If you plan to venture to Japan, then here are ten dishes that you must try
The food that put Japan on the global gastronome’s wish list. If you haven’t heard of Sushi, then you were probably hibernating under a rock. Sushi is slices of freshly caught raw fish, served on rolls or a layer of vinegar-seasoned white rice. However, it’s the accompaniments and the garnishes that make Sushi a delicacy to die for.
One that Japan borrowed from China, Ramen is now one of the most widely consumed foods around the world. Noodles with a meat of your choice in a salty broth doesn’t sound like too innovative. But you have to try the Tonkotsu to know why it is the food of choice for millions. Authentic Ramen is an explosion of flavors and keeps you full for hours. If you are adventurous, try the miso Ramen.
Unagi is quintessentially Japanese cuisine. Freshly caught or harvested meat that’s minimally cooked and mildly flavored. In this case, it is river eel that’s barbequed before being lacquered with sauce. The Unagi is the Japanese’s way of beating the intensely hot summers that the country faces each year. To get the real Unagi flavor, head to an old eatery in the Japanese countryside. You get wild Unagi for three months of the year.

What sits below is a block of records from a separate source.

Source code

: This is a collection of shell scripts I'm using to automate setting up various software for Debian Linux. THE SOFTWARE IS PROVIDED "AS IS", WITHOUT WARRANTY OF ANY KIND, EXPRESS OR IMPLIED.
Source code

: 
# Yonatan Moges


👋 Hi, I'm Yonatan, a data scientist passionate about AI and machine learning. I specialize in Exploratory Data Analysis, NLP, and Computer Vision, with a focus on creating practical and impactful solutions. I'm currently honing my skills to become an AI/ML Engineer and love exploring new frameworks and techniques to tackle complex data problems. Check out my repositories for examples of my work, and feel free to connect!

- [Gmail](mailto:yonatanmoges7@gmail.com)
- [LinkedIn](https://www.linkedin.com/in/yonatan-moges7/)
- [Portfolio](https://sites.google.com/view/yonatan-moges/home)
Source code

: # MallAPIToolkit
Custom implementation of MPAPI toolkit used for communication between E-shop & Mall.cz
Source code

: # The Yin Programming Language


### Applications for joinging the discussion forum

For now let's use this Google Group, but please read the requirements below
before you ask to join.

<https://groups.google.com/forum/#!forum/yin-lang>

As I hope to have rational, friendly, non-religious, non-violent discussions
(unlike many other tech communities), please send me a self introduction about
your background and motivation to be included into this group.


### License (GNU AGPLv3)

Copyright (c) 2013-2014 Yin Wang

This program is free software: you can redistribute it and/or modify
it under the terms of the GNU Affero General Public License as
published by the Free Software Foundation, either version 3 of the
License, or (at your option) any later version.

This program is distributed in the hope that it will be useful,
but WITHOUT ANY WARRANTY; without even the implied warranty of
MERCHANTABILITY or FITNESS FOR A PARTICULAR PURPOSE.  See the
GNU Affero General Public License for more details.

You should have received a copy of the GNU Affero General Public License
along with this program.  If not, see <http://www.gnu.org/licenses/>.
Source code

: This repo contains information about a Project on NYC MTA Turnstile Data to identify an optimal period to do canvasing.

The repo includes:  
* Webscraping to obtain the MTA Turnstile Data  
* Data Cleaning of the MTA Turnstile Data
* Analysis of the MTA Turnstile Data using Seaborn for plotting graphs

Shrimp Tempura with Wasabi
Another food that Japan borrowed, possibly from Portugal and made it their own. The crisp and crunchy tempura is now a delicacy that’s sold in most countries around the world. Authentic Tempura is fried in sesame oil and comes with a dip that’s soy flavored. Wasabi is optional but you do get grated radish that serves as the dipping.
The thin brown buckwheat noodles originated in the Japanese hills where buckwheat is preferred over rice. Soba noodles are usually served in a rich broth that’s flavored with soy. Some versions are served cold or at room temperature with accompanying dips.
Onomatopoeia contributing to culinary names is always interesting. Enter Shabu Shabu, the sound that originates when meat slices move around when picked with chopsticks. Does that really sound like Shabu Shabu? We will never know. But the idea of cooking thin marbled meat slices on your table certainly sounds appealing.
Yakitori stands for slow-grilled chicken seasoned with salt or soy sauce. What’s interesting about Yakitori is that the chicken pieces are not limited to the legs or breast. Each and every part of the chicken, including the feet are grilled. Yakitori is an everyday street staple in Japan.